We won’t know how he fares until late Thursday night, of course, but we can look back and see how a handful of Yankees (both past and present) performed in their first start in the Bigs.
And so, using the players’ jersey numbers as our guide, we go By The Numbers on the Yankees’ First MLB Starts.
52: CC Sabathia’s first career start came on April 8, 2001 with the Cleveland Indians. That day, the big lefty went 5 2/3 innings against the Orioles at Jacobs Field, allowing three runs on three hits with two walks and three strikeouts. He didn’t record a decision, but the Indians did win 4-3.
18: Hiroki Kuroda had more than 200 career starts in Japan under his belt when he toed an MLB rubber for the first time on April 4, 2008. That day at Petco Park, Kuroda allowed one run on three hits over seven innings (and just 77 pitches) in leading the Dodgers to a 7-1 victory over the Padres.
47: Like David Phelps, Ivan Nova made multiple relief appearances for the Yankees before making his first start. That came on August 23, 2010 at Rogers Centre in Toronto, as Nova went 5 1/3 against the Blue Jays in a 3-2 Yankees loss. Nova did not take a decision after allowing two runs on six hits in his five-plus frames.
65: April 26, 2007 saw Phil Hughes’ Major League debut, and it was a shorter one than he would’ve liked. Starting against the Blue Jays at Yankee Stadium, he took his first MLB loss after allowing four runs in 4 1/3 innings of the Jays’ 6-0 victory. Of course, he would rebound nicely, winning his first Major League game five days later in Texas after bringing a no-hitter into the seventh inning.
36: Freddy Garcia may be struggling in April 2012, but he was phenomenal for Seattle in April 1999. In his first MLB start on April 7 of that year, The Chief allowed just two runs on seven hits over 5 2/3 innings against the White Sox en route to his first victory.
35: Although he will not start for the Yankees in 2012, Michael Pineda did make 28 for the Mariners last year. His first came on April 5, and the then-rookie righty allowed three runs on five hits over six innings to the Rangers that day as Seattle (and Pineda) took a 3-2 loss in Arlington.
46: Andy Pettitte is in Trenton preparing for a return to the Major Leagues, one that will come nearly 17 full years after he made his first start with the Yankees.
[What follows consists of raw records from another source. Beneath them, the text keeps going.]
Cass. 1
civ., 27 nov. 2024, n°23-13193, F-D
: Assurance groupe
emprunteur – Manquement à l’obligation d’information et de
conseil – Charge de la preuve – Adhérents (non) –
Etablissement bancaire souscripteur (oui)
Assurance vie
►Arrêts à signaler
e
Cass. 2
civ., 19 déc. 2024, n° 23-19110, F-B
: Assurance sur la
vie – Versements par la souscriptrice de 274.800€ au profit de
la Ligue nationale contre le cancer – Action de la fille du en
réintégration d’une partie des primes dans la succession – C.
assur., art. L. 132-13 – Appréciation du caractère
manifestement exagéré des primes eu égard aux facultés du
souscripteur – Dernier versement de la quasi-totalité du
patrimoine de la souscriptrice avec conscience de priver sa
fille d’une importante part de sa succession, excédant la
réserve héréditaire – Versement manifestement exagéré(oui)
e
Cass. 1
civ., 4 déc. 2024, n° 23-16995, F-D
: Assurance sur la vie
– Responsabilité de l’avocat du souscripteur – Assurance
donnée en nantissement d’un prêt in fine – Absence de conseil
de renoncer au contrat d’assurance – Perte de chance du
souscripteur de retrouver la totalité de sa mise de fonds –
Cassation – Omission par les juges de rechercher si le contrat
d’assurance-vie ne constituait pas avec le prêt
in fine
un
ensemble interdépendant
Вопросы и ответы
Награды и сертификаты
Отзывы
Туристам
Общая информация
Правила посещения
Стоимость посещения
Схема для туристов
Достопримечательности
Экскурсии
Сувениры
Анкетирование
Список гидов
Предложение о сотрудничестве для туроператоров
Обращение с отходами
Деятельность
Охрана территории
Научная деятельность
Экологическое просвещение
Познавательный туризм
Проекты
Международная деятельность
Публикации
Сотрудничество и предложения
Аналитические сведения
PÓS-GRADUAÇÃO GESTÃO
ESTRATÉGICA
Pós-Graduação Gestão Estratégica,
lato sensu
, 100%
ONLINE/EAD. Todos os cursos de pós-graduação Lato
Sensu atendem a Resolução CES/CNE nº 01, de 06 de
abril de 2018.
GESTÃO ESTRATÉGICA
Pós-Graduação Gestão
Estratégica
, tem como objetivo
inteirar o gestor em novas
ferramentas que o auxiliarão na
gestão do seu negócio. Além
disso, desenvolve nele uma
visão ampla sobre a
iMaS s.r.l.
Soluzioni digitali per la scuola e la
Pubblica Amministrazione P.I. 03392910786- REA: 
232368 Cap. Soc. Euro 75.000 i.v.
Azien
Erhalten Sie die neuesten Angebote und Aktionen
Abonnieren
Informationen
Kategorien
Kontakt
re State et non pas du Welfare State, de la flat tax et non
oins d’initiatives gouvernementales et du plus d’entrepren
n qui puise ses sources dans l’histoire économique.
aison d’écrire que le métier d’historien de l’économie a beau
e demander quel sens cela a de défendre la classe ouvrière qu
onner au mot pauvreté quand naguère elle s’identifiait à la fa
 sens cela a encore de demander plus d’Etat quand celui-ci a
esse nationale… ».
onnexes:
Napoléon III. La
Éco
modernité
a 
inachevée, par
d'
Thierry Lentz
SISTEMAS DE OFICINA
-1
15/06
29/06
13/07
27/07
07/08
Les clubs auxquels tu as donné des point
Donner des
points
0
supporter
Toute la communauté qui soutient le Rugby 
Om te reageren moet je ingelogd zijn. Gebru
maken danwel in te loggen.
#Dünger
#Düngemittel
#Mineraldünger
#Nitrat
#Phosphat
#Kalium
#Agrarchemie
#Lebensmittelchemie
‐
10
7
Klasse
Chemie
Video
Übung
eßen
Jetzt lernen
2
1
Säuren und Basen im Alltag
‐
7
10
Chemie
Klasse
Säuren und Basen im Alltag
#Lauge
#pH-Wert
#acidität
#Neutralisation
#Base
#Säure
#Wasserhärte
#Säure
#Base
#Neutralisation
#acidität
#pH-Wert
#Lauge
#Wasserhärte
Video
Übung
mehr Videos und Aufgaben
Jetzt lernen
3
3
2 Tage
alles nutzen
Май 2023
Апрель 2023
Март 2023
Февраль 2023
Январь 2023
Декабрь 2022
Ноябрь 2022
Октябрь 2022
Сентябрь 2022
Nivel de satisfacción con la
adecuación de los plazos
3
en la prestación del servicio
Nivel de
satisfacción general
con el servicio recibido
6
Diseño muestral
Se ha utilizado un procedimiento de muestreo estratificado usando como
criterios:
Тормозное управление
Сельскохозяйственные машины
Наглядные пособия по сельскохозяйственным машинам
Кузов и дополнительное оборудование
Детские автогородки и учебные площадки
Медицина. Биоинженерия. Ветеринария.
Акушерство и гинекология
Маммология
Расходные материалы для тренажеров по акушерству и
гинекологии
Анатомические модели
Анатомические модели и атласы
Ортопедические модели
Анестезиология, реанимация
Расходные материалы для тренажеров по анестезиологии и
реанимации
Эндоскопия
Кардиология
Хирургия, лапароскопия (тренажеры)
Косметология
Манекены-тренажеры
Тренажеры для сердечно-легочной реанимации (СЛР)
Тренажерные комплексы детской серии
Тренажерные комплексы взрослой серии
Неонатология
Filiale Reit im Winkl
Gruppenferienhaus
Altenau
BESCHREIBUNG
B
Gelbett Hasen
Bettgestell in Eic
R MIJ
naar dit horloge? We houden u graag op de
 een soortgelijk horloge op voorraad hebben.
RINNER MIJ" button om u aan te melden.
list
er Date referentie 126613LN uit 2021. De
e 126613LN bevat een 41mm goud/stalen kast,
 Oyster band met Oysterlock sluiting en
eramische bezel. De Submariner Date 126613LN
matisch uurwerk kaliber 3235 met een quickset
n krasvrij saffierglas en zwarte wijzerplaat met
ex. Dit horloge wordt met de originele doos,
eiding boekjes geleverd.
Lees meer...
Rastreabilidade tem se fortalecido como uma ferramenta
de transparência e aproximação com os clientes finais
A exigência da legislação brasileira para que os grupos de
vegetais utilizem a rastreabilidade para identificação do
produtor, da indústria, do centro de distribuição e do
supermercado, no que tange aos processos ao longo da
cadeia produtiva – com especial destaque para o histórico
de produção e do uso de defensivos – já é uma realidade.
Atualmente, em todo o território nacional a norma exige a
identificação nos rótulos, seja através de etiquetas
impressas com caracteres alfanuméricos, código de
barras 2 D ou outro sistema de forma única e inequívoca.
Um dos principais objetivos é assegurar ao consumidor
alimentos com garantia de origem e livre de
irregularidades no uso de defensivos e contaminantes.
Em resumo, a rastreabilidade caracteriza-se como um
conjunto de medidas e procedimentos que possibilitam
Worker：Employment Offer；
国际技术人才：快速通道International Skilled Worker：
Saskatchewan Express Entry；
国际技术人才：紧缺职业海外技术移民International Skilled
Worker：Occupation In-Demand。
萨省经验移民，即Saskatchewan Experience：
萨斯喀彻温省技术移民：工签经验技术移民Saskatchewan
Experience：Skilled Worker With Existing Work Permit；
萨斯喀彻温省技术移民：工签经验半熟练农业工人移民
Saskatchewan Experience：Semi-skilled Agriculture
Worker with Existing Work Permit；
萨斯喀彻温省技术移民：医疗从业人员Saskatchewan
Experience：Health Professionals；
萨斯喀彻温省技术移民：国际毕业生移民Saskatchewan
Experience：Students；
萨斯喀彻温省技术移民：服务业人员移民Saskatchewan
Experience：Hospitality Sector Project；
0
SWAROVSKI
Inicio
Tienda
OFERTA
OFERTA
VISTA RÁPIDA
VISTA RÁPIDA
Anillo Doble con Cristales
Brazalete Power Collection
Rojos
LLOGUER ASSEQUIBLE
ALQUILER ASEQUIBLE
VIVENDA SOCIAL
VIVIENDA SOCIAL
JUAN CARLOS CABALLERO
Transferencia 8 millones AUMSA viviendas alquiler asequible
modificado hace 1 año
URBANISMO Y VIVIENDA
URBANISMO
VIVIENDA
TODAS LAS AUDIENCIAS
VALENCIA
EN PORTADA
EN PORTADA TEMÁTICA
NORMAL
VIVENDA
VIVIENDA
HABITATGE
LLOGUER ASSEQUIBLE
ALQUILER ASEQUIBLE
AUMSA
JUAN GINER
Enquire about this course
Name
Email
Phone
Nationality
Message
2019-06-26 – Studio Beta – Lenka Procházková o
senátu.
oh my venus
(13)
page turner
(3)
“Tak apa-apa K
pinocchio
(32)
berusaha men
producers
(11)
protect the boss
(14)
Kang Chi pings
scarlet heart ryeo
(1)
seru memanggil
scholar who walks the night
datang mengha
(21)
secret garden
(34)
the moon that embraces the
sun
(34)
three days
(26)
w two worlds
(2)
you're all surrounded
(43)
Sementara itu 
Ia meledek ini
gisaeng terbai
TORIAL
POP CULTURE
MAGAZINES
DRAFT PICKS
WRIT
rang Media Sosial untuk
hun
On May 27, 1995, Pettitte pitched well, allowing three runs (just one earned) on seven hits against the Athletics in Oakland; unfortunately, a miscue by shortstop Randy Velarde allowed those two unearned runs to score, and A’s hurler Steve Ontiveros shut down the Bombers as Oakland won 3-0.
68: It didn’t last long, but Dellin Betances’ first MLB start came on September 28, 2011. The older of the Yankees’ “Killer B’s” got the call to begin last year’s season finale and pitched the first two innings, allowing just one hit and two walks (while striking out two) over his 44-pitch outing.
62: After electrifying the Majors as a reliever in late 2007 and early 2008, Joba Chamberlain toed the rubber on June 3, 2008 for his first Big League start. With his arm not yet fully stretched out, Joba only lasted 2 1/3 innings and 62 pitches against the Blue Jays that day, allowing two runs (only one earned) and just one hit while walking four and striking out three.
32: A fun end to this tale comes courtesy of a veteran pitcher the Yankees have in their Minor League system: Ramon Ortiz. The 39-year-old righty is currently at Triple-A Scranton/Wilkes-Barre, but has 214 Major League starts to his credit, the most recent coming last July for the Cubs (where he wore No. 32). The first, however, came for the Angels on August 19, 1999, and Ortiz was brilliant – allowing just one run on four hits and one walk in leading the Halos to a 9-2 over the White Sox in Chicago.